Quebec’s recent immigration reform bill gives the province more control over immigration.
Quebec’s recent immigration reform bill gives the province more control over immigration through the power to set conditions and demand undertakings from temporary and permanent immigrants, to align their settlement with gaps in the labour market and ensure their integration.
Tabled in February by Coalition Avenir Quebec member Simon Jolin-Barrette, Bill 9, An Act to Increase Québec’s Socio-Economic Prosperity and Adequately Meet Labour Market Needs Through Successful Immigrant Integration, became law Sunday.
“Essentially, the aim of Bill 9 is really to highlight integration of immigrants, francization, Quebec values, and we're looking to better respond to Quebec’s labor market needs,” says Katya Fiorello, an associate and member of the labour law group at Lavery de Billy LLP in Montreal.
According to Quebec’s ministry of immigration, diversity and inclusion in the new act is the “cornerstone” of the CAQ government’s immigration agenda.
The act gives the minister the power to require immigrants to agree to an undertaking if the minister deems it “necessary to the success of the foreign national’s stay in Quebec.” The act gives the minister the power to collect information from immigrants about their grasp of French and integration into the labour market. The act also amends the Quebec Immigration Act to “clarify its objects” specifically to promote immigrant integration through knowledge of French and “learning about democratic values and the Québec values expressed by the Charter of human rights and freedoms.” The act also grants the government regulatory authority to set conditions on permanent residents.
“There's very, very concerning elements in this bill,” says Guillaume Cliche-Rivard, president of the Quebec Immigration Lawyers Association.
“We don't know what that values test might be. And we don't know what conditions the government is going to try to impose on permanent residents. And we don't know as well if the federal government will even allow it,” he says. “But the aim and the will and the push that they're trying on this is concerning.”

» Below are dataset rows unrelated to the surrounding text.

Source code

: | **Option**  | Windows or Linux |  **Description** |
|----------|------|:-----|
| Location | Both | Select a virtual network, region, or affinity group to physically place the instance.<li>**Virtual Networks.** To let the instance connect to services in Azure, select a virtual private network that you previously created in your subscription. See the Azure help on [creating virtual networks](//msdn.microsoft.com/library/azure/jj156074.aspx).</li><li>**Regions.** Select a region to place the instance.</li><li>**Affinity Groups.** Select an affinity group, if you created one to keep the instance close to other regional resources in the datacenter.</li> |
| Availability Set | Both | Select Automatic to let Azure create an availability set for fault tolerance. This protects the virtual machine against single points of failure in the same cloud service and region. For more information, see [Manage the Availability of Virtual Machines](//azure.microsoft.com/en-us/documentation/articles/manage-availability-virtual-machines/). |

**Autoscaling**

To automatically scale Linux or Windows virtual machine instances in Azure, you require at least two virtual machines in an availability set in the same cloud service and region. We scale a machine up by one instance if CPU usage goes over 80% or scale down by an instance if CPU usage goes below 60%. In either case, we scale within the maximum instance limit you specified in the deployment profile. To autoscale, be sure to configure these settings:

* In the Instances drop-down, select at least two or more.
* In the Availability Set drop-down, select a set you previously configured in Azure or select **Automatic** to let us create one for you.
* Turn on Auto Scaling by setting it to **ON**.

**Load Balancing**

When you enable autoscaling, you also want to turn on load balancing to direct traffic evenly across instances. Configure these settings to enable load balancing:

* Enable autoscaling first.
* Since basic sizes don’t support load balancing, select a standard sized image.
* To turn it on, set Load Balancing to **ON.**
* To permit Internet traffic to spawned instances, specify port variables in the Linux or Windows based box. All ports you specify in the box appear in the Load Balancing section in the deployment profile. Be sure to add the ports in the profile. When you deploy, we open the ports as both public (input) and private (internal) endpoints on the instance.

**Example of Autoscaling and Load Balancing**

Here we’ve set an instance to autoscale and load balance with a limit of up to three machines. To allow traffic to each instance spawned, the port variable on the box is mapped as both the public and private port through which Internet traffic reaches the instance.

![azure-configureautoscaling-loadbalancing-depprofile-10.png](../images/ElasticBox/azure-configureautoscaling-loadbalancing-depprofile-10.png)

To protect its distinctive French culture within Canada, Quebec and the government of Canada agreed, in 1991, to the Canada–Québec Accord relating to Immigration and Temporary Admission of Aliens, which gives Quebec the ability to set its own immigration requirements. The agreement means that for those applying to reside in Quebec under the Federal Skilled Worker Program, they first need to apply for and receive a Certificat de sélection du Québec. Once the applicant is granted their CSQ, they use it to apply under the federal program.
Under the CAQ’s Liberal predecessors, the Quebec government changed the process for applying for a CSQ, instituting a new platform called Arrima, which matches a candidate’s job skills with available positions in the province. Applicants file an expression of interest with Arrima and are invited if they fit the province’s needs. Arrima replaced the first-come-first-served system that preceded it, says Fiorello.
She says a “multitude” of industries is currently experiencing labour shortages, especially the construction and food-service industries, with some restaurants cutting back on their hours of operation. Small and medium-sized businesses — especially outside of Montreal and Quebec City — are also lacking workers, says Fiorello.
The act also closed thousands of immigration applications still in the system because the government stopped processing claims when the legislation was tabled in February. The original aim was to close 18,000 files, says Cliche-Rivard. The Quebec Immigration Lawyers Association filed an injunction in the Superior Court against the decision to stop processing the claims, he says. The court forced Quebec to continue processing the outstanding claims until the bill became law, saving around 3,000 files.
Cliche-Rivard, who practises at Nguyen Tutunjian & Cliche-Rivard – Lawyers, SENC in Montreal, says the Quebec Immigration Lawyers Association and others were also able to force the government to process claims by those who were in Quebec when they filed — which was around 3,700 people — bringing the total claims eliminated down to around 12,000.
“It's still too much, but better than nothing,” he says.